Isaiah Sheffer was the co-founder of Symphony Space and director and host of Selected Shorts on stage and on the radio. He also helped create The Thalia Follies, Bloomsday on Broadway and Wall to Wall. Along with his good friend and co-founder Allan Miller, in 1978 Isaiah transformed a crumbling building on the corner of 95th Street and Broadway into the vibrant and vital arts institution known today as Symphony Space. They brought the neighborhood together around Wall to Wall Bach, a free twelve-hour music marathon in which the audience was invited to join in. Wall to Wall would become a signature event and included themes from Beethoven to Bernstein, John Cage to Joni Mitchell, from classical to Broadway, folk to jazz.

Another of his ideas was Bloomsday on Broadway, an annual reading of James Joyce’s Ulysses, which over 30 years later still takes place on June 16th, the day in 1904 when Leopold Bloom, the author’s fictional Irish Jew, walks the streets of Dublin and reveals his interior life. More than 100 actors and other notables take part in readings that last seven hours or more. It was from Bloomsday on Broadway that Isaiah and the then producer of literary programs, Kay Cattarulla, came up with the idea for Selected Shorts. While listening to Lois Smith read a story from Dubliners, Kay turned to Isaiah and suggested that actors reading short stories on stage would make a great series. Isaiah loved to tell about his initial reaction. He told audiences, “With the foresight that has made me a great man of the theater I said to Kay, ‘Nah! Who would come to that?’” Now Isaiah's voice is recognized by millions in his role as host of Selected Shorts, co-produced by WNYC New York and distributed on Public Radio International.

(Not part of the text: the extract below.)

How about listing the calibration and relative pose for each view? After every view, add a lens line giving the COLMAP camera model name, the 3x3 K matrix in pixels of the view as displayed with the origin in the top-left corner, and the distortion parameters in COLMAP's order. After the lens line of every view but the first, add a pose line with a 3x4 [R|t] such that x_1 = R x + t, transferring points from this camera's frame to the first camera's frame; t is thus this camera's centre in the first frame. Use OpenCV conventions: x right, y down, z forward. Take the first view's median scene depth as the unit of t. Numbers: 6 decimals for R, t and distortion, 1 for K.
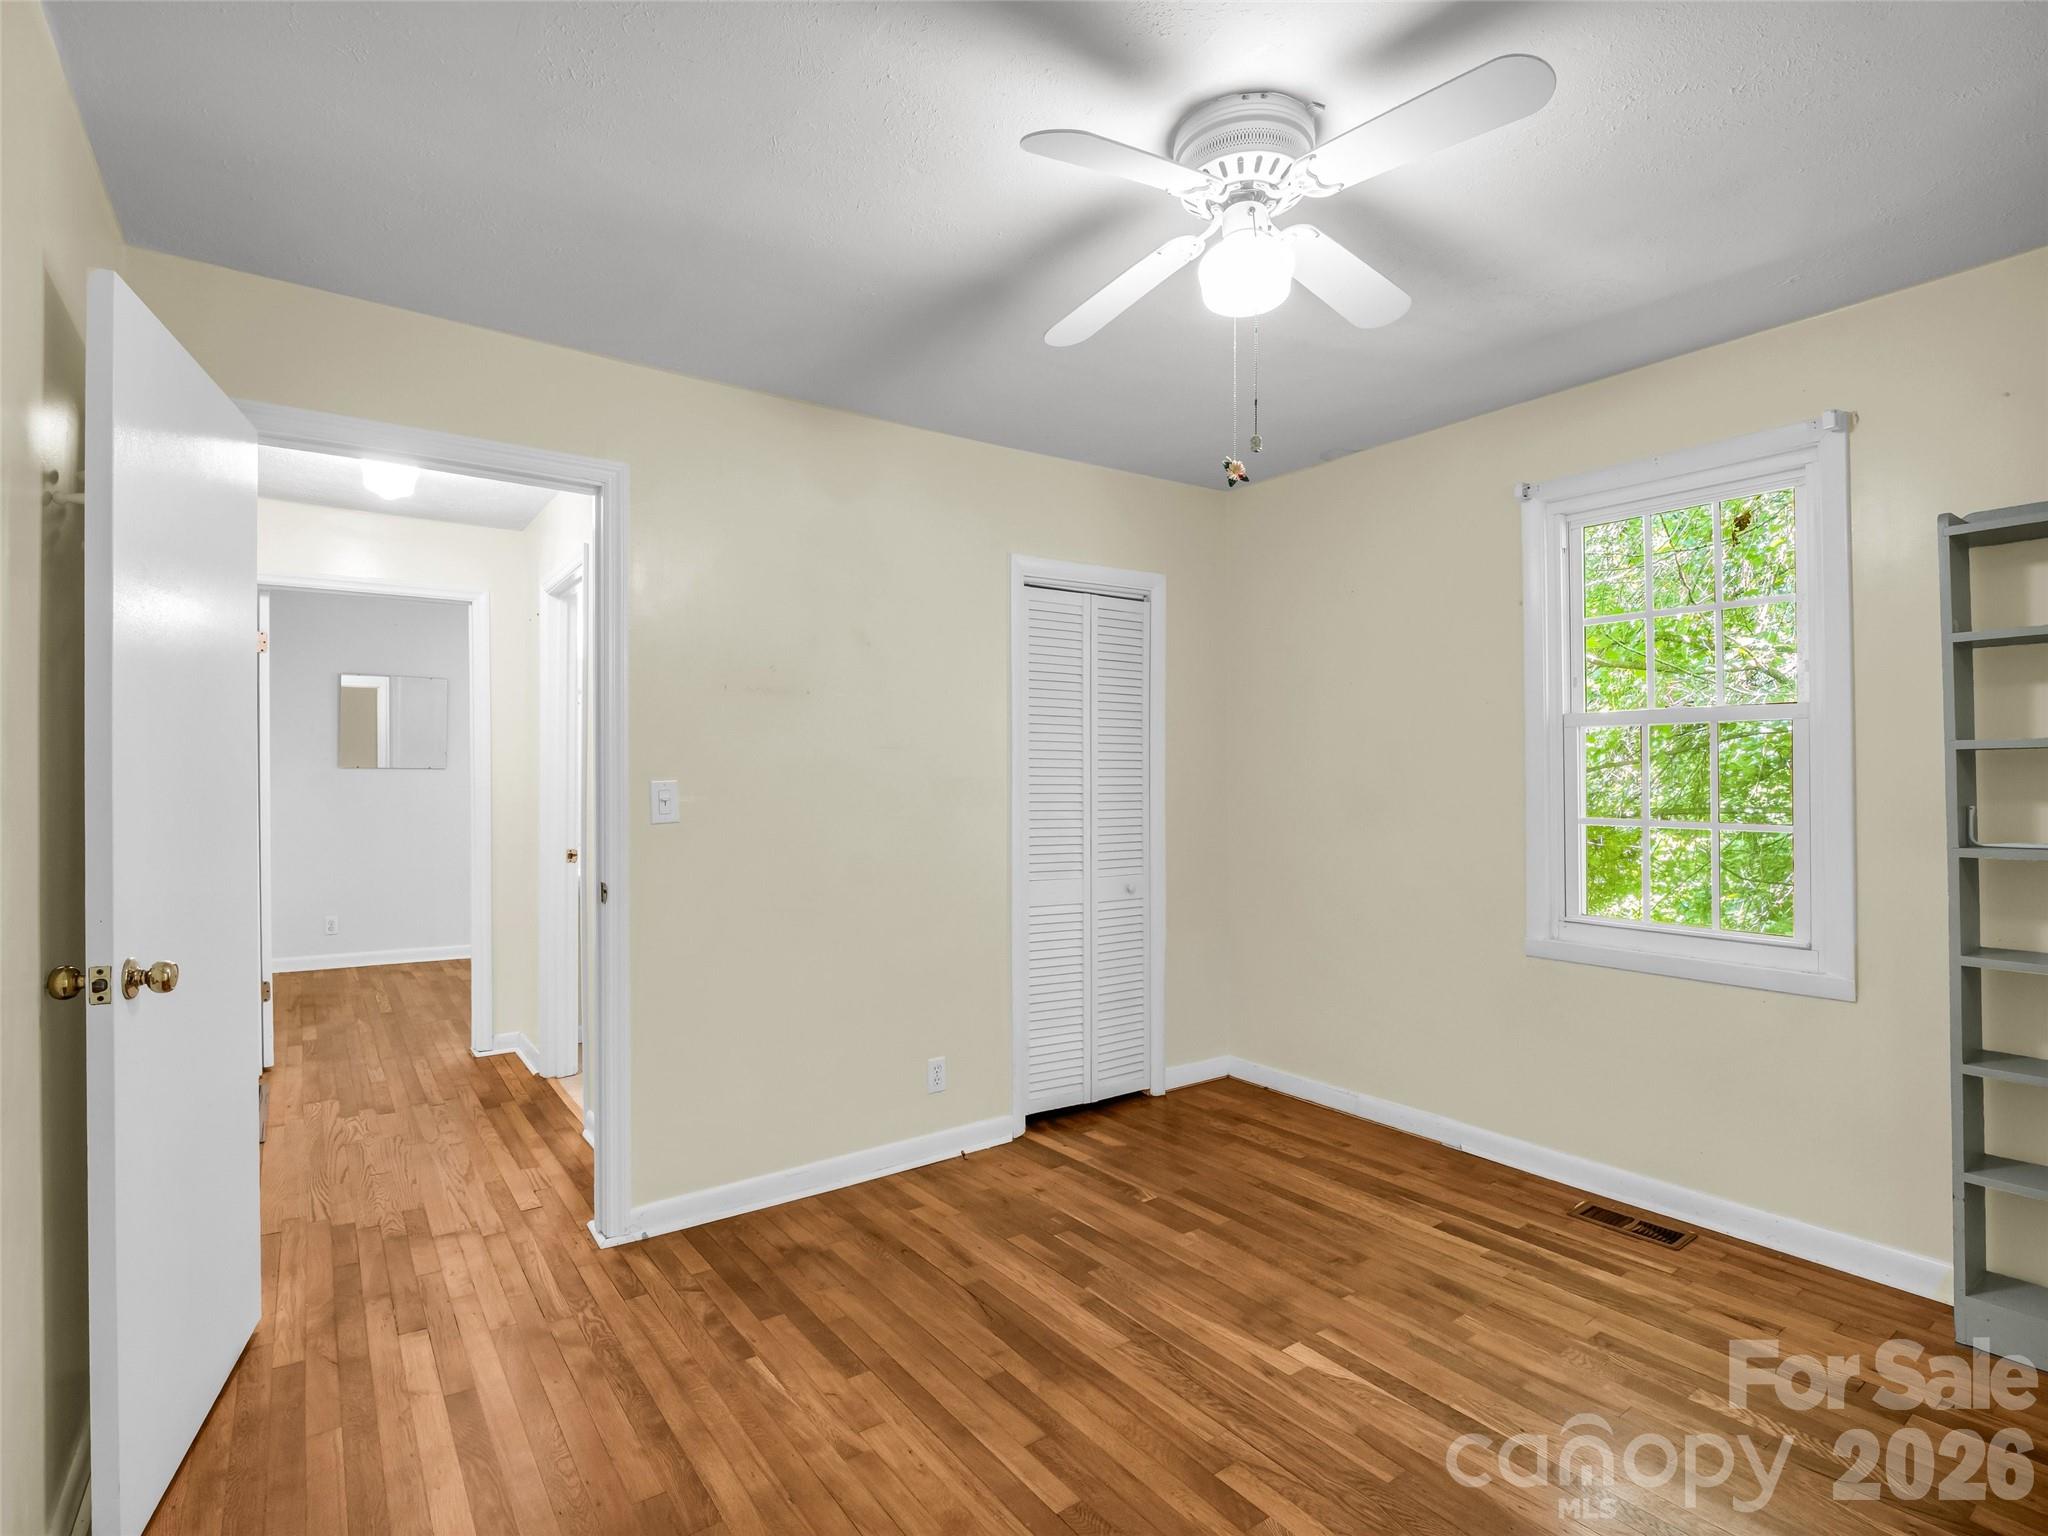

Over 30 years later, Selected Shorts is still a popular, live stage performance and public radio program carried on over 150 stations around the country. Isaiah also loved politics and political theater which led to his development of The Thalia Follies political cabaret series, now in its ninth season of songs, sketches, and satire.

His radio, television, and film credits were extensive and include work as a commentator on the arts for WNYC's weekly radio column Around New York; producer/writer for The Road to the White House, a 20-minute public affairs series for NBC-TV (Emmy Nomination); director/writer for A Christmas Revel, NBC-TV Christmas Eve special, starring Dustin Hoffman and John Langstaff; writer for Millennium: Ten Centuries of Music, the television series funded by the National Endowment for the Humanities (Program #1, "Music in the 12th Century" winner of Gold Medal, Houston Film Festival); writer, new English translation of libretto to Stravinsky's Story of a Soldier, for a New York City PBS production; writer, Paganini, The Devil's Violinist, PBS video drama about Paganini; director/writer, The DMZ Cabaret, New York City PBS satirical series; director/writer, Oath of Office: The Inauguration Story, NBC-TV; writer/director, The Last Chapter, award-winning historical documentary film on 1,000 years of Polish-Jewish history; producer/director Manhattan Madcaps of 1924, by Jerzy Turnpike, a Rodgers and Hart reconstructed musical; and producer/director for Theatre Studio radio drama series, WEVD, New York. Mr. Sheffer wrote the book and lyrics for the musicals Yiddle with a Fiddle and The Rise of David Levinsky.

The extended Symphony Space family is honored to have known Isaiah, and proud to be charged with the great privilege of keeping his legacy alive. “Isaiah was an incredible man, with a probing intellect, unstoppable wit, life-affirming optimism, and an enormous, embracing spirit. His vision gave New York a unique cultural institution and his imagination gave birth to some of today’s most beloved and respected programs. Even in our grief, we are laughing as we remember one great Isaiah story after another,” said Symphony Space’s Artistic Director Laura Kaminsky.